--- Raw data ---

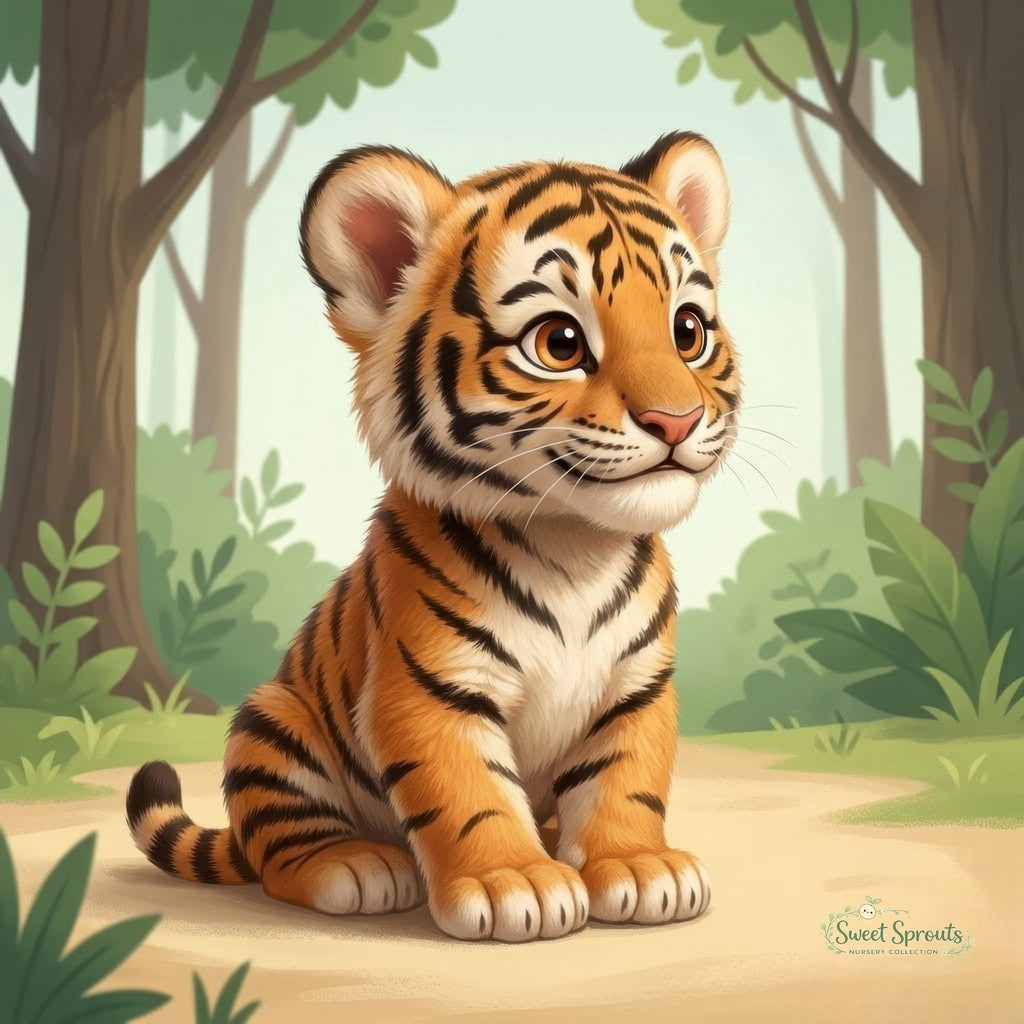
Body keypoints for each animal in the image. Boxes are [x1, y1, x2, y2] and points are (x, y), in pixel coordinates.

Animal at [127, 131, 740, 943]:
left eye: (688, 331)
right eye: (560, 341)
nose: (676, 419)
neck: (576, 545)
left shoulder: (634, 690)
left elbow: (625, 781)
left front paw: (640, 867)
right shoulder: (430, 690)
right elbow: (470, 791)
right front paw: (517, 884)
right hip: (273, 725)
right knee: (279, 849)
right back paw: (356, 866)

---

Work instruction
Which lines above carry the string "left"? Copy those lines.

Result below
left eye: (688, 331)
left shoulder: (634, 690)
left elbow: (625, 781)
left front paw: (640, 867)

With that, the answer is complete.